=== Directions for this task ===
The data must be returned exactly. No line may be left out.

=== Material for this exercise ===
☆ ☆ ☆

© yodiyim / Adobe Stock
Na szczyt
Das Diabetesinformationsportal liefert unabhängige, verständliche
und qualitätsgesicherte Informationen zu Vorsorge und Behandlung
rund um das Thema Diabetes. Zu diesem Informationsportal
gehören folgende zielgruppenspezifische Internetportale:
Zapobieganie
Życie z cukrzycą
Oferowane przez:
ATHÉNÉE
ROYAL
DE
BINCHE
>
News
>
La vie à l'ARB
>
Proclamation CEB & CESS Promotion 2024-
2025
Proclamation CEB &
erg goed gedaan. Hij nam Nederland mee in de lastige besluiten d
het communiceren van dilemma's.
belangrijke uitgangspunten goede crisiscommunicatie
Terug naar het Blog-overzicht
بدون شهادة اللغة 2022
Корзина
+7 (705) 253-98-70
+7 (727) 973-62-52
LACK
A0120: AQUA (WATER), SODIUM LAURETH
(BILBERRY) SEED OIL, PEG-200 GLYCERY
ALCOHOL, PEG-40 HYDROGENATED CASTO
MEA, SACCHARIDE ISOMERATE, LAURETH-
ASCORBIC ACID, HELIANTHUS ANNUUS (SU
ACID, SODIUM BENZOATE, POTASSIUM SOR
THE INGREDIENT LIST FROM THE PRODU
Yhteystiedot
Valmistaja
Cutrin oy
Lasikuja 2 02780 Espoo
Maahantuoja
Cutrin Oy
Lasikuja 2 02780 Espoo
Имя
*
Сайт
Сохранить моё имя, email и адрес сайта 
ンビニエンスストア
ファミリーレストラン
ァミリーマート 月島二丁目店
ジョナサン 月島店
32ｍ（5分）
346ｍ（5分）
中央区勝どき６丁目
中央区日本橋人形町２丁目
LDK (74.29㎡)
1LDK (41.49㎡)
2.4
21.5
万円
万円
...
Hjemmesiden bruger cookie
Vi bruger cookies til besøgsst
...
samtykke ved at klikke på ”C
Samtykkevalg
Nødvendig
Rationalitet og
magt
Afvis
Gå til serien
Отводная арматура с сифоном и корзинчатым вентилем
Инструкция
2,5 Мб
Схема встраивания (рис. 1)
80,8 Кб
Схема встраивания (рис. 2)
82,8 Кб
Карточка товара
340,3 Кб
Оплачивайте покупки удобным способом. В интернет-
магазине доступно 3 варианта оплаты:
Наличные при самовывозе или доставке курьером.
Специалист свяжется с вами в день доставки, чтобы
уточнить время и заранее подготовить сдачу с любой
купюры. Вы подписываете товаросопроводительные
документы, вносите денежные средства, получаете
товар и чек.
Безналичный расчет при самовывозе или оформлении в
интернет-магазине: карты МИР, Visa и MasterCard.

☆ ☆ ☆

=== Result for this exercise ===
© yodiyim / Adobe Stock
Na szczyt
Das Diabetesinformationsportal liefert unabhängige, verständliche
und qualitätsgesicherte Informationen zu Vorsorge und Behandlung
rund um das Thema Diabetes. Zu diesem Informationsportal
gehören folgende zielgruppenspezifische Internetportale:
Zapobieganie
Życie z cukrzycą
Oferowane przez:
ATHÉNÉE
ROYAL
DE
BINCHE
>
News
>
La vie à l'ARB
>
Proclamation CEB & CESS Promotion 2024-
2025
Proclamation CEB &
erg goed gedaan. Hij nam Nederland mee in de lastige besluiten d
het communiceren van dilemma's.
belangrijke uitgangspunten goede crisiscommunicatie
Terug naar het Blog-overzicht
بدون شهادة اللغة 2022
Корзина
+7 (705) 253-98-70
+7 (727) 973-62-52
LACK
A0120: AQUA (WATER), SODIUM LAURETH
(BILBERRY) SEED OIL, PEG-200 GLYCERY
ALCOHOL, PEG-40 HYDROGENATED CASTO
MEA, SACCHARIDE ISOMERATE, LAURETH-
ASCORBIC ACID, HELIANTHUS ANNUUS (SU
ACID, SODIUM BENZOATE, POTASSIUM SOR
THE INGREDIENT LIST FROM THE PRODU
Yhteystiedot
Valmistaja
Cutrin oy
Lasikuja 2 02780 Espoo
Maahantuoja
Cutrin Oy
Lasikuja 2 02780 Espoo
Имя
*
Сайт
Сохранить моё имя, email и адрес сайта 
ンビニエンスストア
ファミリーレストラン
ァミリーマート 月島二丁目店
ジョナサン 月島店
32ｍ（5分）
346ｍ（5分）
中央区勝どき６丁目
中央区日本橋人形町２丁目
LDK (74.29㎡)
1LDK (41.49㎡)
2.4
21.5
万円
万円
...
Hjemmesiden bruger cookie
Vi bruger cookies til besøgsst
...
samtykke ved at klikke på ”C
Samtykkevalg
Nødvendig
Rationalitet og
magt
Afvis
Gå til serien
Отводная арматура с сифоном и корзинчатым вентилем
Инструкция
2,5 Мб
Схема встраивания (рис. 1)
80,8 Кб
Схема встраивания (рис. 2)
82,8 Кб
Карточка товара
340,3 Кб
Оплачивайте покупки удобным способом. В интернет-
магазине доступно 3 варианта оплаты:
Наличные при самовывозе или доставке курьером.
Специалист свяжется с вами в день доставки, чтобы
уточнить время и заранее подготовить сдачу с любой
купюры. Вы подписываете товаросопроводительные
документы, вносите денежные средства, получаете
товар и чек.
Безналичный расчет при самовывозе или оформлении в
интернет-магазине: карты МИР, Visa и MasterCard.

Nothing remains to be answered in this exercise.